I've ripped and torn my elbow twice. Different injuries. I don't care. I LOVE to throw a baseball. Don't ask me why, I can't explain it. I threw hard as a kid, good control, great curve, and nasty sinker. I loved to hit as well. Not much for average, but surprising power. A few home runs here and there over my career. Oddly enough, I was and remain one of those players that was just born with great hands. Didn't practice much, didn't like to field the ball much either. But the ball always stuck in my glove if I got to it. Just one of those things.
The years have passed and I don't play anymore, but I still follow the game. And when Spring rolls around I always get the itch to go outside and start throwing again. Every year. This year is different because I won't be doing that for the first time in many years. The elbow really screams when I throw. So does the shoulder, the back and sometimes a few other places as well. When I swing a bat, my back always balks a bit, so do the knees and hips. I think its time to quit.
But I still want to loosen up one more time. Stretch out in the sun, toss a few, warm up in the bullpen and go into the game. Aaahh, yes. Rock back, lift my left leg up while twisting back, coiling like a spring. Reach back and extend the arm, hands relaxed, fingers across the seams. Balance. Find the catcher's glove, focus, focus,...focus, concentrate....see it in my mind. Now power up, get excited, stay focused. Go...flex the back knee just a bit, drop and DRIVE.....hard, swing the leg downhill off the mound and plant. Your pushing......pushing hard....the torso torqueing as your arms extend, the shoulders rotate toward the plate, the wrists tense, then relax, the foot plants and the hips rotate, pulling the arms faster and faster with the elbow leading and the forearm flattening out behind, muscles, tendons, ligaments and tissue all straining to keep up as you EXPLODE off the back foot and snap the wrist in release.
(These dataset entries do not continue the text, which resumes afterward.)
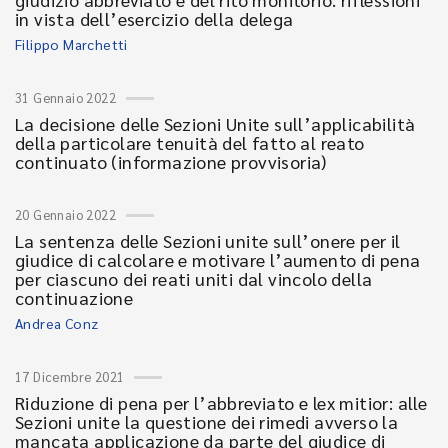
in vista dell’esercizio della delega
Filippo Marchetti
31 Gennaio 2022
La decisione delle Sezioni Unite sull’applicabilità
della particolare tenuità del fatto al reato
continuato (informazione provvisoria)
20 Gennaio 2022
La sentenza delle Sezioni unite sull’onere per il
giudice di calcolare e motivare l’aumento di pena
per ciascuno dei reati uniti dal vincolo della
continuazione
Andrea Conz
17 Dicembre 2021
Riduzione di pena per l’abbreviato e lex mitior: alle
Sezioni unite la questione dei rimedi avverso la
mancata applicazione da parte del giudice di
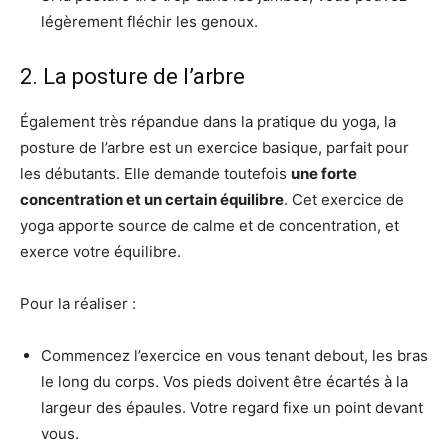
légèrement fléchir les genoux.
2. La posture de l’arbre
Également très répandue dans la pratique du yoga, la
posture de l’arbre est un exercice basique, parfait pour
les débutants. Elle demande toutefois
une forte
concentration et un certain équilibre
. Cet exercice de
yoga apporte source de calme et de concentration, et
exerce votre équilibre.
Pour la réaliser :
Commencez l’exercice en vous tenant debout, les bras
le long du corps. Vos pieds doivent être écartés à la
largeur des épaules. Votre regard fixe un point devant
vous.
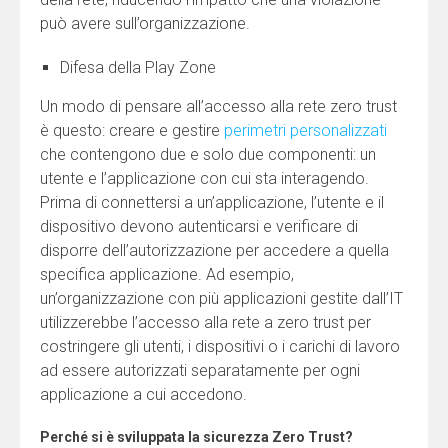
può avere sull’organizzazione.
Difesa della Play Zone
Un modo di pensare all’accesso alla rete zero trust
è questo: creare e gestire
perimetri personalizzati
che contengono due e solo due componenti: un
utente e l’applicazione con cui sta interagendo.
Prima di connettersi a un’applicazione, l’utente e il
dispositivo devono autenticarsi e verificare di
disporre dell’autorizzazione per accedere a quella
specifica applicazione. Ad esempio,
un’organizzazione con più applicazioni gestite dall’IT
utilizzerebbe l’accesso alla rete a zero trust per
costringere gli utenti, i dispositivi o i carichi di lavoro
ad essere autorizzati separatamente per ogni
applicazione a cui accedono.
Perché si è sviluppata la sicurezza Zero Trust?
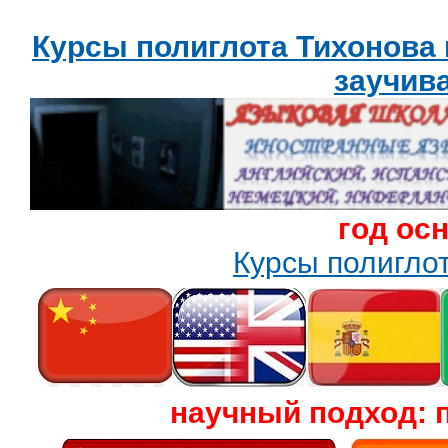
Курсы полиглота Тихонова
заучив
год ос
Курсы полигл
научный подход: 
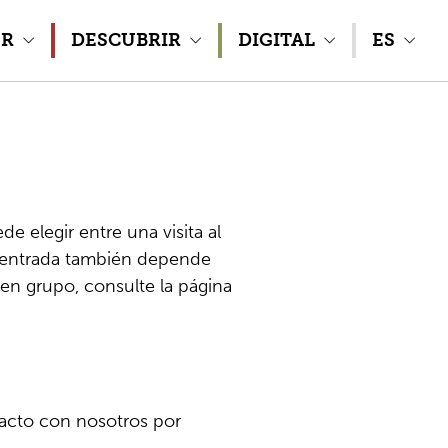
ER
DESCUBRIR
DIGITAL
ES
 elegir entre una visita al
a entrada también depende
 en grupo, consulte la página
tacto con nosotros por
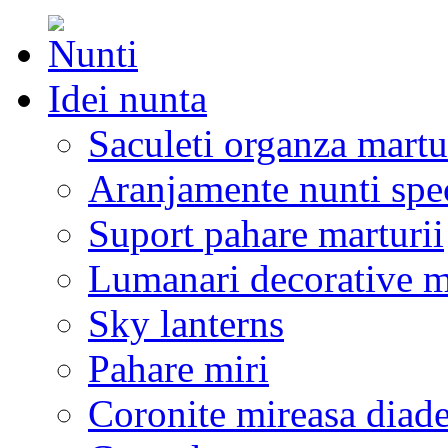
Idei nunta
Saculeti organza martu
Aranjamente nunti spe
Suport pahare marturii
Lumanari decorative m
Sky lanterns
Pahare miri
Coronite mireasa diad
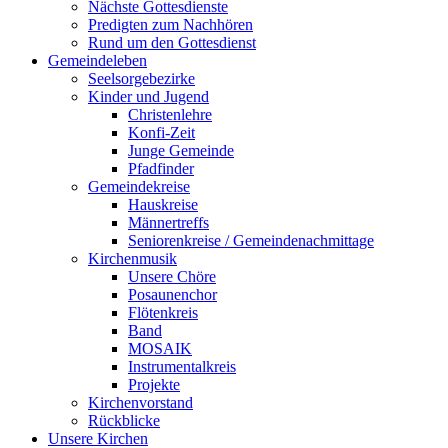
Nächste Gottesdienste
Predigten zum Nachhören
Rund um den Gottesdienst
Gemeindeleben
Seelsorgebezirke
Kinder und Jugend
Christenlehre
Konfi-Zeit
Junge Gemeinde
Pfadfinder
Gemeindekreise
Hauskreise
Männertreffs
Seniorenkreise / Gemeindenachmittage
Kirchenmusik
Unsere Chöre
Posaunenchor
Flötenkreis
Band
MOSAIK
Instrumentalkreis
Projekte
Kirchenvorstand
Rückblicke
Unsere Kirchen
You continue forward and your arm whips around toward the ground, but you don't care. The missile is released and you don't really care about anything else. If you did your job it is going about 90 mph and will cover the distance to the catcher in less than 54/100 seconds, the batter will have about 32/100 seconds to find the ball and decide if he wants to swing because it will take him the rest of the time to actually swing the bat.
But I just want to pop the mitt one more time, one more time, just one more time. God, I love this game.